Mass Virtual Hosting Part Eight: MySQL-Proxy for Easy Network Topology Changes and Localhost vs. Sockets
Once your hosting clients are all settled in you may find one day that you need to change their MySQL server address or other configuration parameters. Naturally it’s not going to look good on you or be a very good use of your time to contact every webmaster and have them update their settings. Worse, juggling two active database servers would be a nightmare. Fortunately Oracle came up with mysql-proxy, a lightweight app that sits between your clients and MySQL server(s) which acts as a drop-in replacement for mysqld. Users connect to the proxy like they would the actual server and it transports data to and fro. You can do all sorts of neat things to the data while it’s in motion with lua scripts but that goes beyond the focus of this article.
By default mysql-proxy listens on port tcp/4040 and mysqld listens on tcp/3306. In my experience most users who come from other ISPs are already wired to use localhost as their default SQL host and I don’t want to make them have to remember the port number, which is typically defaulted in most webapps. If you’re running mysqld on the same host you’re serving web from you’ll need to change the port it listens on in /etc/mysql/my.cnf.

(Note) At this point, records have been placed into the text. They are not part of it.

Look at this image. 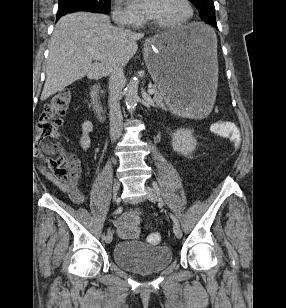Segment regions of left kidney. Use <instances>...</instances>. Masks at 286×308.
Masks as SVG:
<instances>
[{
	"instance_id": "obj_1",
	"label": "left kidney",
	"mask_w": 286,
	"mask_h": 308,
	"mask_svg": "<svg viewBox=\"0 0 286 308\" xmlns=\"http://www.w3.org/2000/svg\"><path fill=\"white\" fill-rule=\"evenodd\" d=\"M171 144L175 152L188 156L195 150L197 141L193 136V130L181 128L173 133Z\"/></svg>"
}]
</instances>
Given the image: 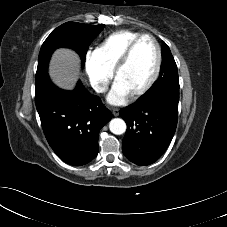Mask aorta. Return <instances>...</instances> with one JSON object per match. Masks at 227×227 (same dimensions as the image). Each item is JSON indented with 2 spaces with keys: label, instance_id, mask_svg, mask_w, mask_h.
Instances as JSON below:
<instances>
[{
  "label": "aorta",
  "instance_id": "762f6f07",
  "mask_svg": "<svg viewBox=\"0 0 227 227\" xmlns=\"http://www.w3.org/2000/svg\"><path fill=\"white\" fill-rule=\"evenodd\" d=\"M110 131L115 135H121L126 131V123L120 118H114L109 123Z\"/></svg>",
  "mask_w": 227,
  "mask_h": 227
}]
</instances>
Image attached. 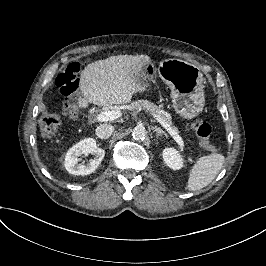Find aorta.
Here are the masks:
<instances>
[{
  "label": "aorta",
  "instance_id": "obj_1",
  "mask_svg": "<svg viewBox=\"0 0 266 266\" xmlns=\"http://www.w3.org/2000/svg\"><path fill=\"white\" fill-rule=\"evenodd\" d=\"M132 139L136 140V141H143L145 140L146 136H147V132L145 130V128L143 126H136L133 130H132Z\"/></svg>",
  "mask_w": 266,
  "mask_h": 266
}]
</instances>
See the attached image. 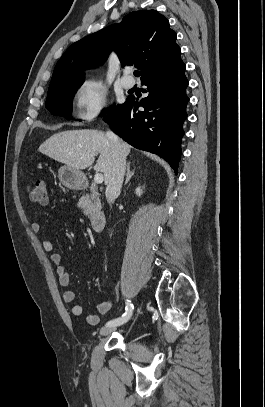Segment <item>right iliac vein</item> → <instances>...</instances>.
<instances>
[{
	"instance_id": "obj_1",
	"label": "right iliac vein",
	"mask_w": 265,
	"mask_h": 407,
	"mask_svg": "<svg viewBox=\"0 0 265 407\" xmlns=\"http://www.w3.org/2000/svg\"><path fill=\"white\" fill-rule=\"evenodd\" d=\"M116 328L112 326H105L100 330V334L105 336L113 332Z\"/></svg>"
}]
</instances>
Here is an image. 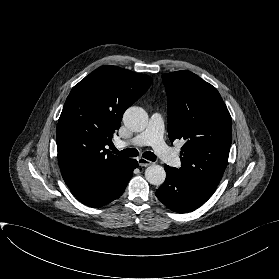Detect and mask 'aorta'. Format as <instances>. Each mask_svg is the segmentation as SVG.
<instances>
[{"label": "aorta", "mask_w": 279, "mask_h": 279, "mask_svg": "<svg viewBox=\"0 0 279 279\" xmlns=\"http://www.w3.org/2000/svg\"><path fill=\"white\" fill-rule=\"evenodd\" d=\"M124 125L134 132L143 131L148 123L146 111L140 107H130L123 115ZM145 178L152 185H161L166 178V172L160 165H150L145 170Z\"/></svg>", "instance_id": "1"}]
</instances>
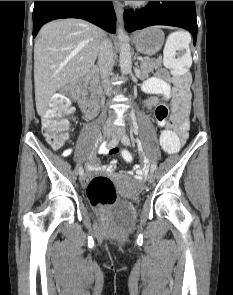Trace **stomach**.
Listing matches in <instances>:
<instances>
[{"label":"stomach","instance_id":"0dacf381","mask_svg":"<svg viewBox=\"0 0 233 295\" xmlns=\"http://www.w3.org/2000/svg\"><path fill=\"white\" fill-rule=\"evenodd\" d=\"M164 37L163 31L153 26L136 32L133 42L138 52L152 56L162 48Z\"/></svg>","mask_w":233,"mask_h":295}]
</instances>
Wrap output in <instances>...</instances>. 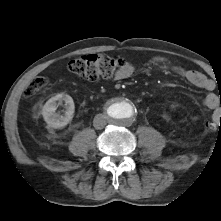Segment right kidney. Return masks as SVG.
<instances>
[{
  "label": "right kidney",
  "instance_id": "obj_1",
  "mask_svg": "<svg viewBox=\"0 0 221 221\" xmlns=\"http://www.w3.org/2000/svg\"><path fill=\"white\" fill-rule=\"evenodd\" d=\"M65 102V113L60 115L56 113L59 105ZM75 111L74 101L68 94H57L50 98L42 108V115L49 127L54 129L64 128L73 118Z\"/></svg>",
  "mask_w": 221,
  "mask_h": 221
}]
</instances>
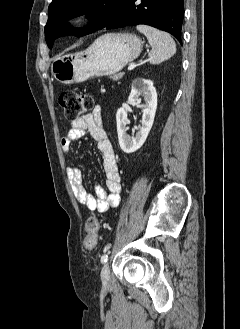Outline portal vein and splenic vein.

MySQL has a contentious age-old convention of changing “localhost” to “use the local socket” rather than resolving localhost to 127.0.0.1 and connecting via TCP. That’s because at the time the decision was made local sockets were far more efficient than using TCP, now it’s not so much an issue. We need to configure mysql-proxy to listen to a socket too or our users will have to use the numeric address, lest they encounter this error:
ERROR 2002 (HY000): Can't connect to local MySQL server through socket '/var/run/mysqld/mysqld.sock' (2)
This can be specified – not all too intuitively – by replacing the proxy-address value in /etc/mysql/mysql-proxy.cnf with the default path to the local socket, thus:
proxy-address = /var/run/mysqld/mysqld.sock
Configure the proxy-backend-address variable to reflect the actual server’s location and port number. Restart mysql-proxy and you now have a working, default-looking configuration that can be redirected anywhere. Thanks to the lua capability of the proxy you can even implement fast and easy load balancing and failover, but that will be the topic of another article!